Le « mix » des deux intérêts est aisément compatible.

"Le droit peut bien plus que la répression des méfaits en ligne (...)"

Comme tous les juristes, j’ai un souci avec l’injustice. Le fléau des violences en ligne est en permanente augmentation. Nous vivons une crise sanitaire numérique.
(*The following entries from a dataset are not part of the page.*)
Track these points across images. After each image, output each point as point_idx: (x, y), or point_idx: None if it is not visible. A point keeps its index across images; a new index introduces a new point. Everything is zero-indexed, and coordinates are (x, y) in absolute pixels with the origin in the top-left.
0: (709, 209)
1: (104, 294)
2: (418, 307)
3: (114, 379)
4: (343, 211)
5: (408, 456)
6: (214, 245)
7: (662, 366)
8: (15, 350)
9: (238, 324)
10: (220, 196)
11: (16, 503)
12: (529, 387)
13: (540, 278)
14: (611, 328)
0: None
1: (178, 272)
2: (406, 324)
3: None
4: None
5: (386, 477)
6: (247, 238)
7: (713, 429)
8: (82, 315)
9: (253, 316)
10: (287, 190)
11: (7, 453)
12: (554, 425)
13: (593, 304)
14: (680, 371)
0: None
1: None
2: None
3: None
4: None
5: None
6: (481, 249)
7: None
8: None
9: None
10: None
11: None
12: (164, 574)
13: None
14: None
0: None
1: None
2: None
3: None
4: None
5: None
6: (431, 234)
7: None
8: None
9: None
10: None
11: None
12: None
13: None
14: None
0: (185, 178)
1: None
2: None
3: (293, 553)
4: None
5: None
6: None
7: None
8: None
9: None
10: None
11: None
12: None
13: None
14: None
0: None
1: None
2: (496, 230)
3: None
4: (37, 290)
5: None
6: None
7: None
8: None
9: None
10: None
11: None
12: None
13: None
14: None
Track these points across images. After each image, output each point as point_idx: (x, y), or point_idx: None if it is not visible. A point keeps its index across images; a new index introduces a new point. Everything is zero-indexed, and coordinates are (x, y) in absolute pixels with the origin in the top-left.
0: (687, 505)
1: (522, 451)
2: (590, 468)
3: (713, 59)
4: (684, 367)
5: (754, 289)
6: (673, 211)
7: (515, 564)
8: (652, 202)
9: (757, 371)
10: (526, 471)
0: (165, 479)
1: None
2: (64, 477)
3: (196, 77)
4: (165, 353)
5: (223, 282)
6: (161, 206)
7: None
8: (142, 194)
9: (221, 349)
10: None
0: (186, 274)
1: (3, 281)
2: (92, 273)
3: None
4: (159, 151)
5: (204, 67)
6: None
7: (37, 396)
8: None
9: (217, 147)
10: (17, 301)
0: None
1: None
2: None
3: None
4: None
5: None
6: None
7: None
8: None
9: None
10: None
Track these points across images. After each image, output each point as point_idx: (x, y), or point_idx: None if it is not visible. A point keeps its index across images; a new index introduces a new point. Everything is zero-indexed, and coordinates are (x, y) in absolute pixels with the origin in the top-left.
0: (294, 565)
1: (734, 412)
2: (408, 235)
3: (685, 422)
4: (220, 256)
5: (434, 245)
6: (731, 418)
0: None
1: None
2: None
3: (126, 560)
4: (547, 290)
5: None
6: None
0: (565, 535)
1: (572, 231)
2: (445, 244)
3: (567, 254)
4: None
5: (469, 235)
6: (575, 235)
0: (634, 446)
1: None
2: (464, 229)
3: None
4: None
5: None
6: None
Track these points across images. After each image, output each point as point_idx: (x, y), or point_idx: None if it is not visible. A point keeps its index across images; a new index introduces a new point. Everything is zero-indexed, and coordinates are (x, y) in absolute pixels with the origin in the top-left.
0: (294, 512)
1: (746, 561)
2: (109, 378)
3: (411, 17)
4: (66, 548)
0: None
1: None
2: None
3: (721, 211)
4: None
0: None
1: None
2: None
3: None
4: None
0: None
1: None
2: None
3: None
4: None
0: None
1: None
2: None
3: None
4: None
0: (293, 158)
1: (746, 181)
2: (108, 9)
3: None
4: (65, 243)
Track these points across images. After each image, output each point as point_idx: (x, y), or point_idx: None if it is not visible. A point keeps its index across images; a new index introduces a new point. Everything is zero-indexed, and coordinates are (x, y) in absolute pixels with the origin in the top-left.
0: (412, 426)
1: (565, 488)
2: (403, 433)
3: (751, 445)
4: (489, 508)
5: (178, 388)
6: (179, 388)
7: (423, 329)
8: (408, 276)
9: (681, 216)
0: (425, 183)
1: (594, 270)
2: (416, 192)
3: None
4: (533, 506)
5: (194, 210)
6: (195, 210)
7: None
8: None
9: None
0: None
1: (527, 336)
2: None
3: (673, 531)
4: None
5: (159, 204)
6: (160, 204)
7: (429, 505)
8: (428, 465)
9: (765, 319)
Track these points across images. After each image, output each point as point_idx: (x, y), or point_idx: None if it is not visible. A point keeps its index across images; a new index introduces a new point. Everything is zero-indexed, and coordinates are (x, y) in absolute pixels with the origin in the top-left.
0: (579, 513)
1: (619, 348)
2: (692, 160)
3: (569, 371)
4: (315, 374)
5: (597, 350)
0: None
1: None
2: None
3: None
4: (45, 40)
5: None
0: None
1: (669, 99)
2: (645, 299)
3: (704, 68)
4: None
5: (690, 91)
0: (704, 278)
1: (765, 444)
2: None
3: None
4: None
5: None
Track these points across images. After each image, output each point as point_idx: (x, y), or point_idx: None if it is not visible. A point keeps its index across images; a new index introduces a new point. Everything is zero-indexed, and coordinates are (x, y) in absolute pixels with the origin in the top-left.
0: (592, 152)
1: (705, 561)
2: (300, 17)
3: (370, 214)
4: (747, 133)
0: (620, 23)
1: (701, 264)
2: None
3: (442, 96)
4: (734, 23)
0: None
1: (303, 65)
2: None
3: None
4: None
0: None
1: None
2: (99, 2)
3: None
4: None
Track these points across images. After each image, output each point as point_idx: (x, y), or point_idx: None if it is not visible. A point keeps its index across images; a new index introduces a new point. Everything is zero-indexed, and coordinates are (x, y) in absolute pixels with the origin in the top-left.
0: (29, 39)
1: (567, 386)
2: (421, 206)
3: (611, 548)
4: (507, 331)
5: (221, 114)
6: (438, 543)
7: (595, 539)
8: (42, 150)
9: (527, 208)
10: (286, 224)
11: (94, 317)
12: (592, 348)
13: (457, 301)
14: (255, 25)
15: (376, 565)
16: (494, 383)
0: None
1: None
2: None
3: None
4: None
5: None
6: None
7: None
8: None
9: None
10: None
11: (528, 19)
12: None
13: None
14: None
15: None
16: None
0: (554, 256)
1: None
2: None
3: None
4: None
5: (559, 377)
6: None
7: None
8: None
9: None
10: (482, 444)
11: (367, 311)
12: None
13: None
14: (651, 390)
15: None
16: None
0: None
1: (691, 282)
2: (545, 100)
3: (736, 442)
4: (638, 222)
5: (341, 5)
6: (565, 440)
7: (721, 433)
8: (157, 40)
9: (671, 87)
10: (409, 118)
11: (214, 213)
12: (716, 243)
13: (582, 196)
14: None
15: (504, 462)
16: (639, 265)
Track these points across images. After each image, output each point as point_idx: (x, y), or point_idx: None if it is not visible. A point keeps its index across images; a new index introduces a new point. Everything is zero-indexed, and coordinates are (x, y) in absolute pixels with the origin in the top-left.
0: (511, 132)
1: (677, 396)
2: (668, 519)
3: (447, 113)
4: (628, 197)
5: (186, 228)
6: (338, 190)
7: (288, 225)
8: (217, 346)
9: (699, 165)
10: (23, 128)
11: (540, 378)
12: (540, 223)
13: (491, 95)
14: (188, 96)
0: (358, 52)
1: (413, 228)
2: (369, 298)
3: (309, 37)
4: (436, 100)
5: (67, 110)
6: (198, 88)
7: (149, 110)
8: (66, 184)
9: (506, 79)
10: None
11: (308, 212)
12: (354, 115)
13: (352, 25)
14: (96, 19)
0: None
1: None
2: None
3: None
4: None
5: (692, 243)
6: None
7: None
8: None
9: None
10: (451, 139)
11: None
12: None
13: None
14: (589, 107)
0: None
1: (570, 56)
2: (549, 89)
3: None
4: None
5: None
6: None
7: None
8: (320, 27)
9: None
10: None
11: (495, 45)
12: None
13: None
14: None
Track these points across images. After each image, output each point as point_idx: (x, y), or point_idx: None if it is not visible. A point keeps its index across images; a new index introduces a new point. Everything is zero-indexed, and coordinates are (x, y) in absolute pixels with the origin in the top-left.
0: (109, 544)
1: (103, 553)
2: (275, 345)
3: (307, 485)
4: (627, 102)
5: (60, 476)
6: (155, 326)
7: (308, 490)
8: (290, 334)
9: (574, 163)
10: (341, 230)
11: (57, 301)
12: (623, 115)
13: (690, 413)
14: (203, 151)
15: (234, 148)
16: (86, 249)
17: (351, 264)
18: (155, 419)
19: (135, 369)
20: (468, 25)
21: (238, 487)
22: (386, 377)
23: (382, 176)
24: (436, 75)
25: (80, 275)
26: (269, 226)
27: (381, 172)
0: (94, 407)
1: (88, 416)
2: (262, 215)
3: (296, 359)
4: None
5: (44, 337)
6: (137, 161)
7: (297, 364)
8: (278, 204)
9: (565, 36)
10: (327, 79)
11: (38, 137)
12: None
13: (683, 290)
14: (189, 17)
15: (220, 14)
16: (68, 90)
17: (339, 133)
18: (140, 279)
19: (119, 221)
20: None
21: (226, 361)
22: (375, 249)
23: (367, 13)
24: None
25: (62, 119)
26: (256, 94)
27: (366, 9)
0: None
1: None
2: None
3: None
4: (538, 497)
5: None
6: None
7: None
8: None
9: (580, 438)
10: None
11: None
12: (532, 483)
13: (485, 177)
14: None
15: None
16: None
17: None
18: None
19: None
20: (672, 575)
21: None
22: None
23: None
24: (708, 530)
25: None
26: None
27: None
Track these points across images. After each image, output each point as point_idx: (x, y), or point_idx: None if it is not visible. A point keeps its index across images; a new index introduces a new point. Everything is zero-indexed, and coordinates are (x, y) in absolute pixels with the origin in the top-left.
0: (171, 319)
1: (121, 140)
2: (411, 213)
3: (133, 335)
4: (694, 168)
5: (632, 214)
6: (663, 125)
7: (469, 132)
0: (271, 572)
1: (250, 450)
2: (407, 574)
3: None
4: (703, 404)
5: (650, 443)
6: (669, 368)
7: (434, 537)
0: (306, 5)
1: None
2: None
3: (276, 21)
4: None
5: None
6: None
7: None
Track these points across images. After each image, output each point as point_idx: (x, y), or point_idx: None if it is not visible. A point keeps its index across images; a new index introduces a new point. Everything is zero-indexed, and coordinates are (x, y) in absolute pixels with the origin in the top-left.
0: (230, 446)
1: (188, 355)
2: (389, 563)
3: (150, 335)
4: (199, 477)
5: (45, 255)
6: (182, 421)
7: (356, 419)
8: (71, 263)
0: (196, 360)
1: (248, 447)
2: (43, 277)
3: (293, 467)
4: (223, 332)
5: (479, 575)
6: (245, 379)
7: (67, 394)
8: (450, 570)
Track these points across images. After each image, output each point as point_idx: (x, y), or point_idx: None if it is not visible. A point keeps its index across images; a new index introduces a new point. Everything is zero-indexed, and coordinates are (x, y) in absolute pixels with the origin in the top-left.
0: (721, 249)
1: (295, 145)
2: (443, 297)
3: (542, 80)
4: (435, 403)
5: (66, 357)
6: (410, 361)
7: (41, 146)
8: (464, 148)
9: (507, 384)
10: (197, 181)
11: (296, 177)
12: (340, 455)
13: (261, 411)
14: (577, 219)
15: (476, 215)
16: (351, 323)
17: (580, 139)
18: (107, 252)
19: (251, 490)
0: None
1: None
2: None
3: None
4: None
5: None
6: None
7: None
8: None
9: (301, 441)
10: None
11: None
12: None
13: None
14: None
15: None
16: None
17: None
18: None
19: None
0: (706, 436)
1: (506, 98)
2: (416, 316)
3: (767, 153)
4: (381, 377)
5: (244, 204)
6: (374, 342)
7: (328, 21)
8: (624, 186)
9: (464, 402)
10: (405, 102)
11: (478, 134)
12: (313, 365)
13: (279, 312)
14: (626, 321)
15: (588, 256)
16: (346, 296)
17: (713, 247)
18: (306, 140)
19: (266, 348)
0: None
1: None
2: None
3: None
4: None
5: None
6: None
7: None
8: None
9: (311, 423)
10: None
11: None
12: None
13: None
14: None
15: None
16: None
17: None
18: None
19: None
L’impact des souffrances est global et le fléau des cyberviolences touche de fait l’essentiel les individus connectés. Personne n’est épargné. Que l’on soit victime ou témoin impuissant. Je dirai même que les auteurs de violences en lignes sont exposés par effet boomerang à avoir aussi à vivre avec l‘ineffacabilité de leurs forfaits ; cette absence en pratique du droit à l’oubli est aussi troublant.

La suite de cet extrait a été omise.